Monday, Jul. 18, 1927

Paired Again

For more than four years two oily half-brothers have intermittently engaged the attention of the U. S. public. Their names are Teapot Dome and Elk Hills and their resemblance is close enough to make them almost twins. Teapot Dome, however, resulted from a collaboration between onetime (1921-23) Secretary of the Interior Albert B. Fall and Harry F. Sinclair, oilman; Elk Hills proceeded from an association between Mr. Fall and Edward L. Doheny, also an oilman. So they have constituted two distinct, though parallel cases which in 1923 spread a sticky mess over the Harding Administration and cheered many Democrats with the happy thought that the next President would be chosen from the Democratic party. But with the death of President Harding and the advent of President Coolidge the oil scandals slipped out of the headlines and into the courts and, what with the slowness of legal procedure and the public willingness to trade old sensations for new, Teapot Dome and Elk Hills ceased to agitate the popular mind.

Last February, indeed, even the courts appeared to have finished with the Elk Hills half of the scandal. By a unanimous decision of the U. S. Supreme Court (Feb. 28, 1927) the Doheny lease on the Elk Hills naval oil reserve was declared invalid and the property was restored to the U. S. Government. This decision settled the Government's civil suit to recover the lands leased by Mr. Fall. Meanwhile, on Dec. 16, 1926, the Government's criminal prosecution of Messrs. Fall and Doheny had failed when a jury in the District of Columbia Supreme Court aquitted the accused.

So only the Teapot Dome portion of the oil investigation remained unsettled. The Government's civil suit to recover the property is still pending before the U. S. Supreme Court. The Government's criminal suit against Messrs. Fall and Sinclair is to be tried on Oct. 17 in the District of Columbia Supreme Court. When these two decisions should be reached, it appeared that the Oil Scandals would then become definitely a matter of history.

But last week the Elk Hills half of the combination suddenly took on new life; the Hills-Dome half-brothers became paired again. For though Messrs. Fall and Doheny had been acquitted on a charge of conspiracy, there still remained against them indictments for bribery. Fall-Doheny attorneys had attacked the validity of these indictments after the U. S. Supreme Court's civil suit decision that the transfer of the Elk Hills lease from the Navy Department to the Department of the Interior (1921) had been illegal. The lawyers claimed that, assuming that this transfer was illegal, Mr. Fall had no authority to deal with Mr. Doheny on the leasing question. And in a previous case a federal court had decided that no bribery charge could be brought against an official who was being induced to promise something the performance of which lay outside the duties of his office. (If for instance a U. S. Representative was offered money to help put a bill through the U. S. Senate, he could not be prosecuted for having "sold" his office because he had no official connection with what the Senate might do.) While this ruling may seem to the lay mind technical, theoretical and involved, it was nevertheless one of the reasons why the Government preferred to try Messrs. Fall and Doheny first on the conspiracy charge and let the bribery indictments hold over.

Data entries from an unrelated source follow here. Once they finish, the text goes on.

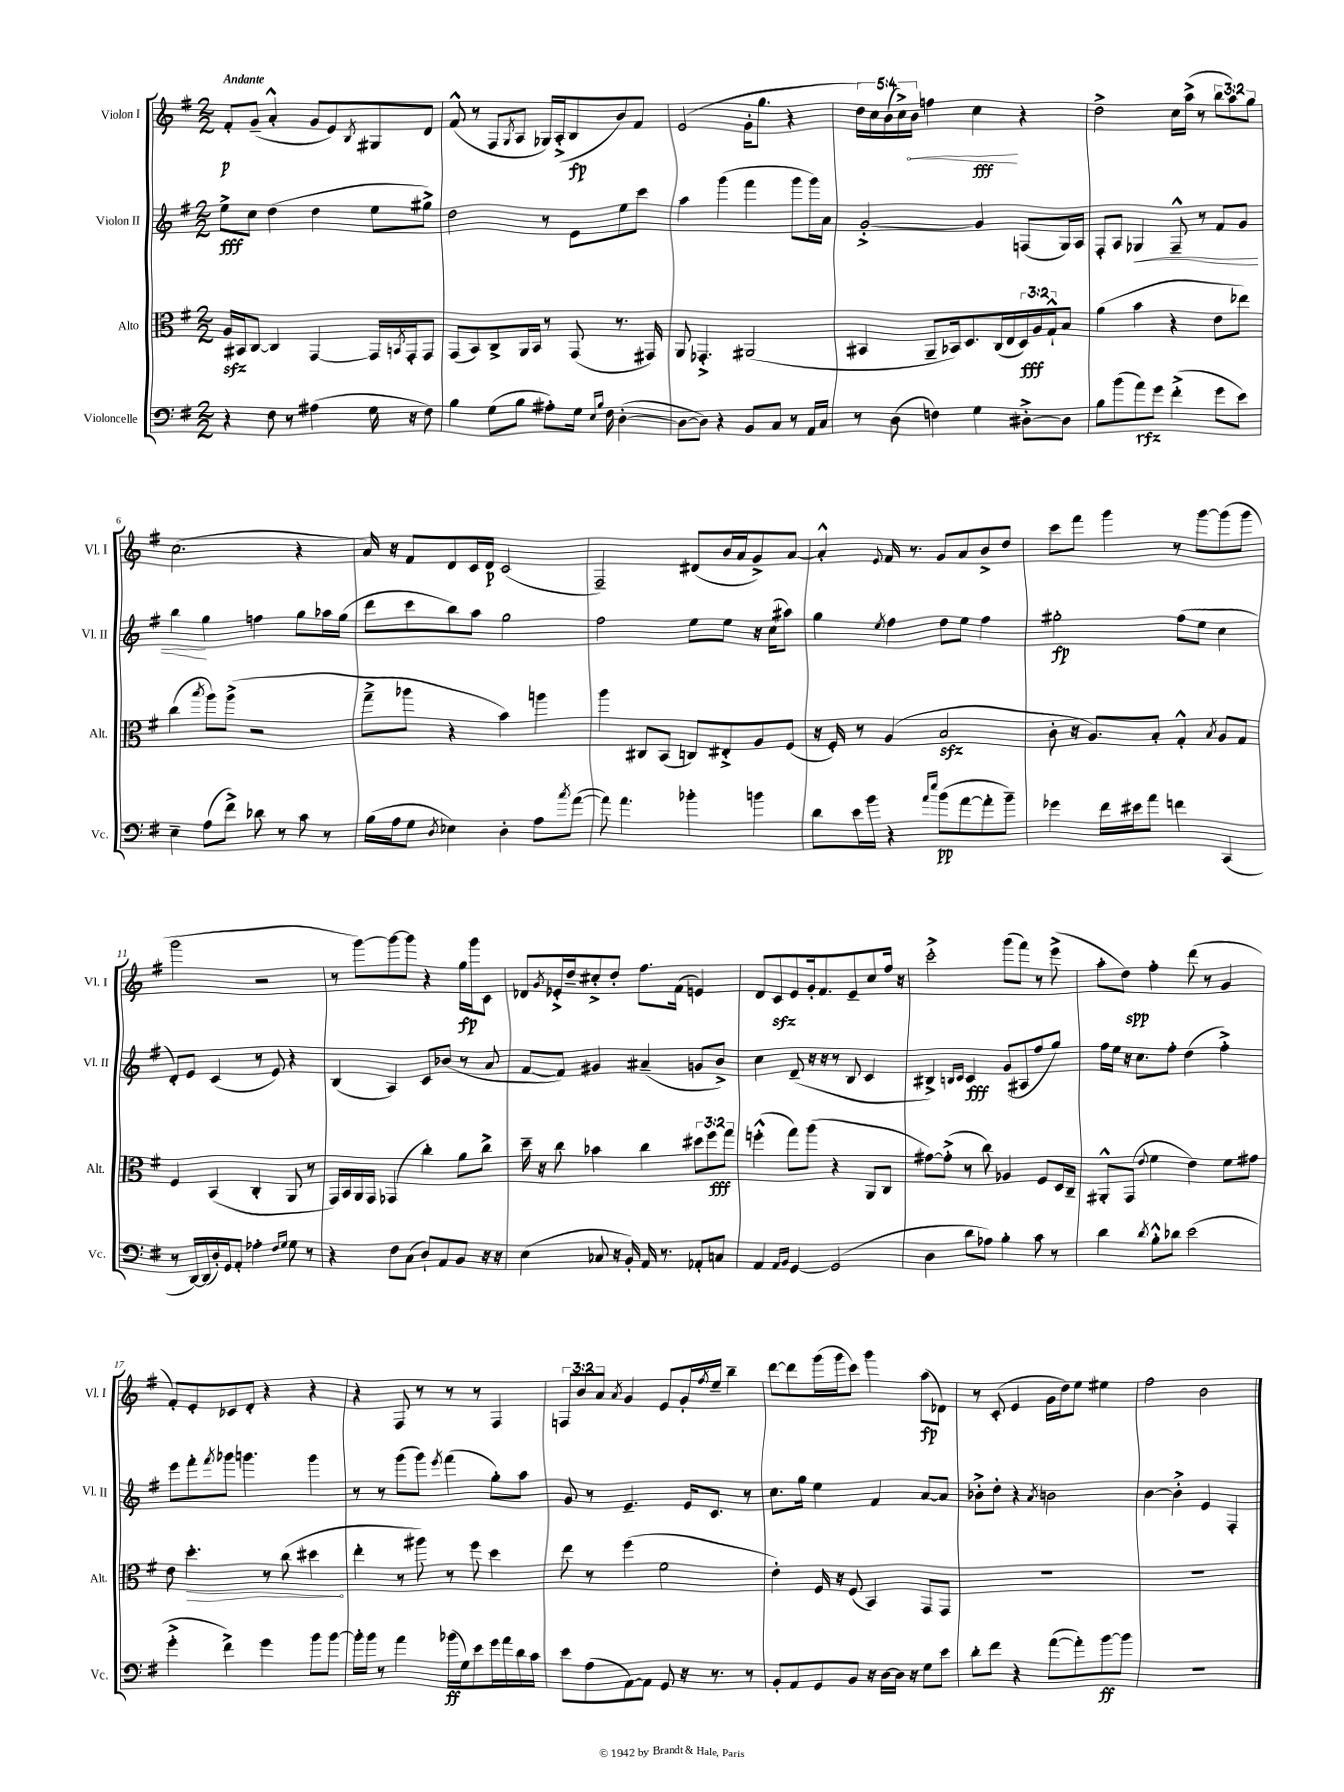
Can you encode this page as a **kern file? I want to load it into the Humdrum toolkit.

**kern	**kern	**kern	**kern
*staff4	*staff3	*staff2	*staff1
*clefF4	*clefC3	*clefG2	*clefG2
*k[f#]	*k[f#]	*k[f#]	*k[f#]
*M2/2	*M2/2	*M2/2	*M2/2
4r	16A	8ee^	8f#'
.	16BB#	.	.
.	[8C	8cc	(8g~
8F#	4C]	(4dd	4a'^^
8r	.	.	.
(4A#	[4GG	4dd	8g
.	.	.	8e)
.	.	.	8qB
16G	16GG]	8ee	8G#
.	8qBB	.	.
16r	16GG'	.	.
8F#)	8GG	8gg#^)	8d
=	=	=	=
4B	(8GG	2dd	(8f#^^
.	8BB)	.	8r
(8G	8C^	.	8F#
.	.	.	8qG
8B	16AA	.	8A
.	16BB	.	.
8A#')	8r	8r	16G-)
.	.	.	(16A'^
16G	(8GG	8e	8B
16qqE	.	.	.
16qqB	.	.	.
16F#	.	.	.
([4D'	8.r	8ee	8b)
.	.	8ccc	8f#
.	16GG#)	.	.
=	=	=	=
8D_	8AA	4aa	(2e
8D])	4.GG-'^	.	.
4r	.	(4ggg	.
8BB	(2AA#	4fff#	16g'
.	.	.	8.gg
8C	.	.	.
8r	.	8ggg	4r
16AA	.	16ggg)	.
16C	.	16a	.
=	=	=	=
8r	4BB#	[2g'^	20dd)
.	.	.	20cc
.	.	.	(20b
(8D	.	.	.
.	.	.	20cc^)
.	.	.	20b
4F)	8AA~	.	4ff
.	16BB-)	.	.
.	8.D	.	.
4G	.	4g]	4cc
.	(16C	.	.
.	16E	.	.
[8D#'^	24D)	(8F	4r
.	24A	.	.
.	24G`^^	.	.
8D#]	8B	16G)	.
.	.	16A	.
=	=	=	=
8B	(4a	8F#'	2dd^
(8b	.	8A	.
8a)	4b	4G-	.
8g	.	.	.
(4f#'^	4r	8F#~^^	16cc
.	.	.	(16aa^
.	.	8r	8r
8g	8e	8f#	12bb
.	.	.	12aa)
8e)	8ee-)	8g	.
.	.	.	12gg
=	=	=	=
4E~	(4cc	4bb	(2.cc
.	8qbb	.	.
(8A	8aa)	4gg	.
8f#^)	(8aa^	.	.
8d-	2r	4ff	.
8r	.	.	.
8c	.	8gg	4r
8r	.	16aa-	.
.	.	(16gg	.
=	=	=	=
(16B	8gg~^	8ddd	16a)
16A	.	.	16r
8G	8aa-	8ccc	8f#
8qD	.	.	.
4E-)	4r	8bb)	8d
.	.	8aa	16c
.	.	.	16d
4D'	4b)	2gg	(2c
8A	4aa	.	.
8qcc	.	.	.
([8a	.	.	.
=	=	=	=
8a])	4aa	2ff#	2F#~)
4.a	.	.	.
.	8C#	.	.
.	(8BB	.	.
4b-'	8C)	8ee	(8d#
.	8E#'^	8ee	16b
.	.	.	16a
4b	8A	16r	8g^)
.	.	(16cc	.
.	(8F#	8aa#)	[8a
=	=	=	=
8d	16r	4gg	4a'^^]
.	16F#')	.	.
16e	8r	.	.
16b	.	.	.
.	.	8qee	8qqe
4r	(4A	4ff#	16f#
.	.	.	8.r
16qqa	.	.	.
16qqee	.	.	.
(8b	2B	8dd	8g
[8a	.	8ee	8a
8a']	.	4ff#	8b^
8b~)	.	.	8dd
=	=	=	=
4g-	8c'	2gg#'	8ccc
.	16r	.	8fff#
.	8.A)	.	.
16f#	.	.	4ggg
16e#	.	.	.
8a	8B'	.	.
4f	4G'^^	(8ff#	8r
.	.	8ee	[8ggg
.	8qB	.	.
(4CC	8A	4cc	(8ggg]
.	8G	.	8ggg
=	=	=	=
8r	4F#	8d')	2ggg
[16DD)	.	8e	.
(16DD]	.	.	.
16D')	(4BB	(4c	.
16GG	.	.	.
8AA'	.	.	.
4A-'	4C'	8r	2r
.	.	8e)	.
16qqF#	.	.	.
16qqG	.	.	.
8G	8AA	4r	.
8r	8r	.	.
=	=	=	=
4r	16GG)	(4B	8r
.	16BB	.	.
.	16AA	.	[8ggg)
.	16GG	.	.
8F#	(4GG-	4A)	8ggg_
(8C	.	.	8ggg]
8D`)	4cc')	8c	4r
8AA	.	(8b-	.
8BB	8a	8r	16gg
.	.	.	16ggg
16r	8cc^	8a	8c
16r	.	.	.
=	=	=	=
(4E	16dd~	[8f#	8d-
.	16r	.	.
.	.	.	8qg
.	8cc	8f#])	16e-'^
.	.	.	16dd~
8C-	4b-	4g#	8cc#'^
16r	.	.	8dd'
16BB')	.	.	.
16AA	4cc	(4a#~	8.ff#
8.r	.	.	.
.	.	.	(16f#
8AA-'	12dd#	8g	4e)
.	12ff#	.	.
8C	.	8b^)	.
.	12gg	.	.
=	=	=	=
4AA	(4ff'^^	4cc	8d
.	.	.	8c
16qqAA	.	.	.
16qqBB	.	.	.
[4GG	8gg)	(8d~	8e
.	(8aa	16r	16g'
.	.	16r	8.f#
(2GG]	4r	8r	.
.	.	8B	8e~
.	8AA	4c	8cc
.	8C	.	16ff#
.	.	.	16r
=	=	=	=
4D	[8g#)	4B#^)	2ccc'^
.	(8g#'^]	.	.
.	.	16qqB	.
.	.	16qqc	.
8d	8r	4c	.
8A-)	8cc)	.	.
4B'	4A-	(8g	(8ggg
.	.	8A#	8fff#)
8c	8F#	8ff#	8r
8r	16D	8gg)	(8eee^
.	16C~	.	.
=	=	=	=
4d	8AA#'^^	16ff#	8aa'
.	.	16ee	.
.	(8GG	16r	8dd)
.	.	8.cc	.
8qd	8qqe	.	.
8B'^^	4f#	.	4ff#'
8d-	.	8ff#'	.
(2e	4e)	(4dd	(8ddd
.	.	.	8r
.	8f#	4ff#'^)	4g
.	8g#	.	.
=	=	=	=
4g'^	8e	8eee	8f#')
.	4.dd'	8fff#'	8e'
.	.	8qfff#	.
4f#^)	.	8ggg-	8c-
.	.	4.ggg	8d'
4g	8r	.	4r
.	(8cc	.	.
8b	4dd#	4ggg	4r
[8b	.	.	.
=	=	=	=
16b']	4ee'	8r	4r
16b	.	.	.
8r	.	8r	.
4a	8r	(8ggg	8F#
.	8aa#)	8ggg)	8r
.	.	8qeee	.
(16b-	8r	(4fff#	8r
16G)	.	.	.
8e	8ff#	.	8r
16g	4dd	8gg')	4F#
16a	.	.	.
16d	.	8aa	.
16c	.	.	.
=	=	=	=
8e	8ee	8g	12F
.	.	.	12b
(8A	8r	8r	.
.	.	.	12a
.	.	.	8qa
[8AA)	(4ff#	4.e~	4g
8AA]	.	.	.
8GG	2f#	.	8e
16r	.	16e	16g'
.	.	.	8qff#
8.r	.	8.c	16ee~
.	.	.	4bb~
8r	.	8r	.
=	=	=	=
8BB'	4e')	8.cc	[8ddd
8AA	.	.	8ddd]
.	.	16gg	.
8GG	16F#	4ee	(16ggg
.	16r	.	16ggg
8BB	(8F#	.	8ccc)
16r	4BB)	4f#	4ggg
[16D	.	.	.
16D]	.	.	.
16r	.	.	.
8G	8GG	[8a	(8aa
8e	8GG	8a]	8d-)
=	=	=	=
8d'	1r	8b-'^	8r
8f#	.	8dd'	(8c'
4r	.	4r	4e
.	.	8qa	.
([8a	.	2b	16g
.	.	.	16dd)
8a'])	.	.	8ee
[8b	.	.	4ee#
8b]	.	.	.
=	=	=	=
1r	1r	[4b	2ff#
.	.	4b'^]	.
.	.	4e	2b
.	.	4F#'	.
==	==	==	==
*-	*-	*-	*-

Last week, however, Justice William Hitz of the District of Columbia Supreme Court ruled that the bribery indictments were valid. Justice Hitz ruled that the Harding order transferring the Elk Hills reserve to the Department of the Interior "had the force of law until revoked or declared invalid." He said that "an official act need not be a lawful act to render the official liable but need only be official in form and done under the color of his office." Therefore the bribery indictments held good and Messrs. Fall and Doheny would have to stand trial under them.

Thus it appeared that the entire Elk Hills business would be dredged up again and that the familiar "little brown bag" in which Edward L. Doheny Jr. took to Mr. Fall the $100,000 which Mr. Doheny calls a loan and Government attorneys call a bribe would once more be inspected by a jury. Shocked, irate, lawyers for the defendants protested that Messrs. Fall and Doheny were being tried twice for the same offense. They argued that U. S. Justice had come to a lamentable state when the Government, having failed to get a conviction for conspiracy, could change the cause of action to bribery and thereby secure a new deal with the old deck. But unless they can reverse the Justice Hitz decision on the "double jeopardy" theory, the future will see a Fall-Doheny as well as a Fall-Sinclair criminal trial. The oily half-brothers appeared to have been united again.